J'hume la fleur et je dois avouer que ça sent extrêmement bon. Je n'en ai jamais senti de ma vie, elles se trouvent toutes dans l'arboretum et je n'y ai jamais mis les pieds. Je me rappelle simplement les avoir étudiées en cours de botanique. Je me sens frustré de me rappeler des détails insignifiants de ma vie et d'avoir oublié le plus gros, le plus important.
Ça n'est qu'un détail mais la fleur n'est pas toute blanche, des lignes jaunes traversent ses quelques pétales et je vois aussi qu'elle est composée de quelques anthères marron à l'aspect poudreux.
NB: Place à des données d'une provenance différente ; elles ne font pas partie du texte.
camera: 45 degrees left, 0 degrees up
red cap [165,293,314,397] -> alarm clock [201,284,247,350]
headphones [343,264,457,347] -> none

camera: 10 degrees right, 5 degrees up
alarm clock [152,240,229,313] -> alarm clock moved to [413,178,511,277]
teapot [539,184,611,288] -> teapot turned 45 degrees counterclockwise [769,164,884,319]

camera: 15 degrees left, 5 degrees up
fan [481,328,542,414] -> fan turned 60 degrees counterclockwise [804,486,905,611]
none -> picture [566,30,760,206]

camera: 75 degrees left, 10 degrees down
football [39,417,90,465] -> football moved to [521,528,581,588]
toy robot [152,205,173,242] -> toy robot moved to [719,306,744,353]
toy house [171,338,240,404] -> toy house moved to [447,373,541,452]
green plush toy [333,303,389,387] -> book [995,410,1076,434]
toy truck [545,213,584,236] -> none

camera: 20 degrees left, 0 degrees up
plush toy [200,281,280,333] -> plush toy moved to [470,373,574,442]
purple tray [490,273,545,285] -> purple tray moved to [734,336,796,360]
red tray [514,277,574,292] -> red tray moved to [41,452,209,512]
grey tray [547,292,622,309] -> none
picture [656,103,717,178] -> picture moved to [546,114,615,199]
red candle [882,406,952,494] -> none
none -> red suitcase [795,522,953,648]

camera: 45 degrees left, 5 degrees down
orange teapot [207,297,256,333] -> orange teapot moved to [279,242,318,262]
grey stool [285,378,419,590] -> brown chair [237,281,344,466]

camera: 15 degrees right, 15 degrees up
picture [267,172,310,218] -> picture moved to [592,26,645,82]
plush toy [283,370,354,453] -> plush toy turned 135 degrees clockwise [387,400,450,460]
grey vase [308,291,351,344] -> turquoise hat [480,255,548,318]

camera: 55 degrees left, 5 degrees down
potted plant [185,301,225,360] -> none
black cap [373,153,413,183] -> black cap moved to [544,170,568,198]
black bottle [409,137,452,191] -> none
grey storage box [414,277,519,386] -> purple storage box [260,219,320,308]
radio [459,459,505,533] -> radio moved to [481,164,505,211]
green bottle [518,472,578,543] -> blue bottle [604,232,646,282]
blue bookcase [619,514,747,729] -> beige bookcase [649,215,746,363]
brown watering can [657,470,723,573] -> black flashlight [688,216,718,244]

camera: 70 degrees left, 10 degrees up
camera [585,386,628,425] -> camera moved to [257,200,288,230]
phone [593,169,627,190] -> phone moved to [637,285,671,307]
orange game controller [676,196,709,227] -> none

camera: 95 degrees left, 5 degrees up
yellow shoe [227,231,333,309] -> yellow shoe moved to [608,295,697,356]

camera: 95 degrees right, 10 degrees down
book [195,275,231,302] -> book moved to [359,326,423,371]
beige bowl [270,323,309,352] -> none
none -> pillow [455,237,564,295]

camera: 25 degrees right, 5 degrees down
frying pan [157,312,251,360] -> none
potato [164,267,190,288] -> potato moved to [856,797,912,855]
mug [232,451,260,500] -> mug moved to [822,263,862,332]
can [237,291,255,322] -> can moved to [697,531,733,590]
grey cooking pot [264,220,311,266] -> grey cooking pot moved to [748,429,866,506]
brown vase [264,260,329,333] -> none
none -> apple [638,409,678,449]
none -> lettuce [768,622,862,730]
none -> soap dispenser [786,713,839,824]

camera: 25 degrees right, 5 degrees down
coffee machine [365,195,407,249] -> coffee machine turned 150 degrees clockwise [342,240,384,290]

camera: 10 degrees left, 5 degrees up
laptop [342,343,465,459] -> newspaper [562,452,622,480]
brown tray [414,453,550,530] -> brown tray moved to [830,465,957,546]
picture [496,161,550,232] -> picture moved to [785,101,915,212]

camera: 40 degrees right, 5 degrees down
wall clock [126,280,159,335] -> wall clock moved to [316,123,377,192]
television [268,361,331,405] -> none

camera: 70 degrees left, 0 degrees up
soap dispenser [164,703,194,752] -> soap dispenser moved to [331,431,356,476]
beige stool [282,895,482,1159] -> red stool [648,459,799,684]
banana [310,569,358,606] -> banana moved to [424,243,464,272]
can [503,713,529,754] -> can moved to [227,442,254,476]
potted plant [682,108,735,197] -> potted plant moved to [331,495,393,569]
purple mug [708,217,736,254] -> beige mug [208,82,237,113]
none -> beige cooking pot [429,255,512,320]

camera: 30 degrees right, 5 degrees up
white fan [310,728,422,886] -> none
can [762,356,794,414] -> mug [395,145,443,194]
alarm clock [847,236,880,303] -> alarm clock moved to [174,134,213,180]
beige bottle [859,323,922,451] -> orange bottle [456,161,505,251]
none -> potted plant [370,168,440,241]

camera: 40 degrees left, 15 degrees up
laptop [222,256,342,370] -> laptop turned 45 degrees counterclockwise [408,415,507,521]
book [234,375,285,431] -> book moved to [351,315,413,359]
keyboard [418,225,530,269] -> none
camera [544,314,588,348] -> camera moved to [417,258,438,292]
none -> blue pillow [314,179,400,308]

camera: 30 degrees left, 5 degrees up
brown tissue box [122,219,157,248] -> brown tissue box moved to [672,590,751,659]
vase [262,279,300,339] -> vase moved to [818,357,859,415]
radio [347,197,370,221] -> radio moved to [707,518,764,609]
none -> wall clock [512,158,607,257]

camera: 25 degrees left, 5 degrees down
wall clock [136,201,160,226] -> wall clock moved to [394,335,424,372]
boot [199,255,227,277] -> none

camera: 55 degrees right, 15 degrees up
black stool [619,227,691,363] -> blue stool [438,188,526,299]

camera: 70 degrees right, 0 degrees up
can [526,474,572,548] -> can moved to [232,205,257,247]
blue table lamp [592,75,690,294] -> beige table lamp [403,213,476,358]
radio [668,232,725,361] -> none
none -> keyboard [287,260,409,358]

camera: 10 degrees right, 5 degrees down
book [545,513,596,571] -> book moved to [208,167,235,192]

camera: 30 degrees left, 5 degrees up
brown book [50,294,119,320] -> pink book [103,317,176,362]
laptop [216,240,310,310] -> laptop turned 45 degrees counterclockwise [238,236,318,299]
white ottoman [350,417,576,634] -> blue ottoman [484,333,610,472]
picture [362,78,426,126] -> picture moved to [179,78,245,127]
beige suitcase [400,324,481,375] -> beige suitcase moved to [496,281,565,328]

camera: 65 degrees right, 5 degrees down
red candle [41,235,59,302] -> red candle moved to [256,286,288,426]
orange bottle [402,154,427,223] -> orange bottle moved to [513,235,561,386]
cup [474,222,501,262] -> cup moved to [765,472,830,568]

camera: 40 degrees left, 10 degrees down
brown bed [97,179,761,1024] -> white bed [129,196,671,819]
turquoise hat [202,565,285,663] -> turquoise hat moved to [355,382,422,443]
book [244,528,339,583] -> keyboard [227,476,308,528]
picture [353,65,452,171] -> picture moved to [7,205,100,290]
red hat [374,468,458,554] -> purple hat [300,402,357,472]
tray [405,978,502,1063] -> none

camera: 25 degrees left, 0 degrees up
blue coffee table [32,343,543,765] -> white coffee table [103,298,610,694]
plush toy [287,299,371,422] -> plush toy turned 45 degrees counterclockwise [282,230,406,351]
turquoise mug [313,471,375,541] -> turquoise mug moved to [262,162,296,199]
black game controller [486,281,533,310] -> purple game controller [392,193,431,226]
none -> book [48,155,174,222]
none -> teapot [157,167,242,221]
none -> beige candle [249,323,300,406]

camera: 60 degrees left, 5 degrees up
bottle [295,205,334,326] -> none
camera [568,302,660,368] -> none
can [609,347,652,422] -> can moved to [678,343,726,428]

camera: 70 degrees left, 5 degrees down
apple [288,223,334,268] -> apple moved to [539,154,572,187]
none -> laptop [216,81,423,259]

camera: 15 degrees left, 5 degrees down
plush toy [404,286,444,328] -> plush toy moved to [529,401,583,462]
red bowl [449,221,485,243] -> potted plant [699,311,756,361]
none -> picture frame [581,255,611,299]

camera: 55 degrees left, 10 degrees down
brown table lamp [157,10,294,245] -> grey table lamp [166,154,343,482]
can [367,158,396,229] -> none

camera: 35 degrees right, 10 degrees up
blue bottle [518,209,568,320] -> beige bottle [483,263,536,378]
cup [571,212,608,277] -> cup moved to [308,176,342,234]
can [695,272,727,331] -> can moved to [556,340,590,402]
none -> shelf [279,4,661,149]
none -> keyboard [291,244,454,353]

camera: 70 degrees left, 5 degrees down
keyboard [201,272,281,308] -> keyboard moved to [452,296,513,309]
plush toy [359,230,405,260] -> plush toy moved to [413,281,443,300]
Si je sais tout ça, c'est grâce à mes cours de botanique. Je reconnais la fleur comme étant un lys. Une idée me traverse l'esprit.
— Tu as déjà vu des fleurs, en vrai ? je demande à la fille en espérant qu'elle ne soit pas endormie.
— Oui, à l'arboretum. J'adore les fleurs, il n'y en a que là-bas, elles sont rares et précieuses.
— Et est-ce que tu aimes les lys ?
— Oui... Pourquoi toutes ces questions ?
Pour toute réponse, je lui tends la fleur que je tiens entre mes doigts. Elle écarquille les yeux en la voyant et me la prend délicatement des mains, comme si elle avait peur de l'abimer alors que la fleur est déjà en train de mourir puisque je l'ai arrachée à son habitat naturel. Elle la sent et je remarque que ses sourcils ne sont plus froncés et que c'est la première fois que je la vois sourire, ce qui lui va bien mieux. En fait, elle est même plutôt jolie.
— Tu pourrais t'appeler Lily ? je lui propose.
Elle m'adresse un large sourire, elle a l'air drôlement heureuse que je lui aie trouvé un prénom pour quelqu'un qui prétend s'en moquer depuis tout à l'heure.
— Va pour Lily, me répond-elle.
Nda : Lily correspond au lys en anglais.